Robert Joseph Reguly (19 January 1931, in Fort William, Ontario – 24 February 2011) was a three-time National Newspaper Award-winning investigative journalist. He was one of Canada's top reporters in the 1950s and 1960s, and was at the forefront of the mid-20th century news war between the Toronto Telegram and his own paper, the Toronto Star.

==Career==
Reguly won his first National Newspaper Award in 1964 for tracking down union leader Hal Banks, a fugitive who had fled to Brooklyn, New York. He won his second Award in 1966 for tracking down and interviewing Gerda Munsinger, an East German woman at the center of a Canadian political sex scandal. The Star then gave him a coveted posting as Washington D.C. bureau chief, where he moved with his family in the summer of 1966.

In May 1967, Reguly was sent to South Vietnam to cover the Vietnam War, then at its height. He filed dozens of stories for the Star reporting on American combat efforts, starting with Operation Hickory, the first U.S. invasion of the DMZ (the Demilitarized Zone between North and South Vietnam). Reguly also witnessed and reported on the forced relocation of Montagnard tribespeople in the Central Highlands, telling his readers that such operations might be "creating more Viet Cong".

After returning to the United States, Reguly covered the 1968 US presidential campaign.
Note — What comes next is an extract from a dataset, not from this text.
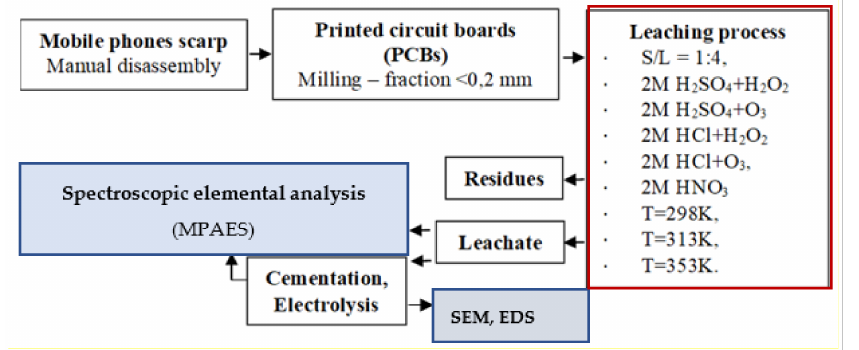
Figure 2. Scheme of the conducted research; the stages of leaching process of Au, Ag, Pd, Cu, and Sn from PCBs; and analysis of prepared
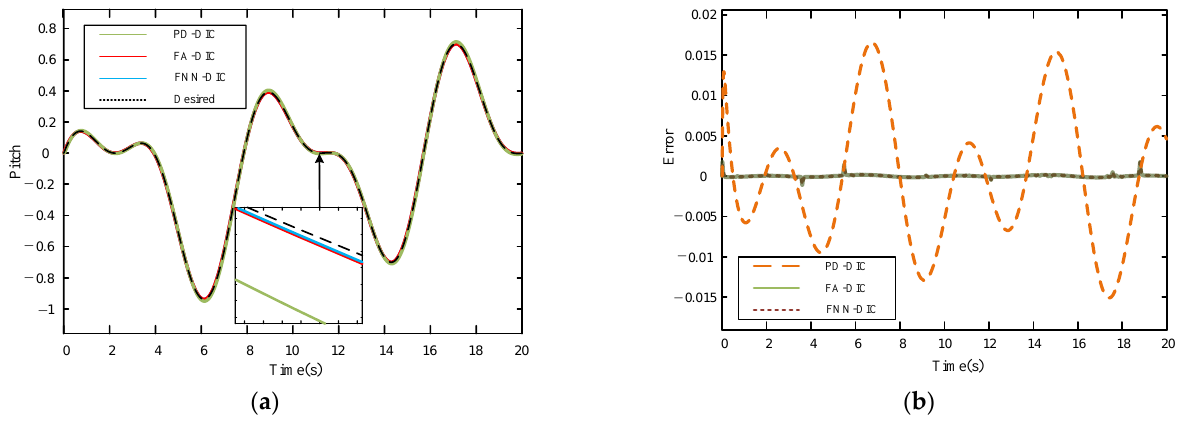
Figure 9. The results of the pitch angle trajectory tracking. ( a ) Pitch angle tracking track, and ( b ) pitch angle tracking error.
According to his son, Eric, "the only event he covered that truly shattered him was Bobby Kennedy's assassination" at the Ambassador Hotel in Los Angeles. (He was standing less than 10 metres from Kennedy when the senator was shot.) Reguly garnered a third National Newspaper Award for his coverage of anti-war protests and race riots.

In 1977, Reguly left the Star to join the staff of the Toronto Sun, where he specialized in investigative pieces on the Royal Canadian Mounted Police. In 1981, he left the Sun after he falsely alleged that Liberal cabinet minister John Munro had engaged in insider trading. The Sun and Reguly were subsequently successfully sued by Munro for defamation for carrying the story. Reguly then became a spokesperson for the Ontario Ministry of the Environment.

After his retirement, he became a successful freelance writer, writing mainly for outdoors magazines. In 2001, he was nominated for a Canadian National Magazine Award for an article in Outdoor Canada magazine.

==Personal life==
Reguly married his wife, Ada, in 1956. The couple had three children, including journalist Eric Reguly, who writes for The Globe and Mail.

Reguly contracted heart disease in his last years. He died at his Toronto residence on 24 February 2011.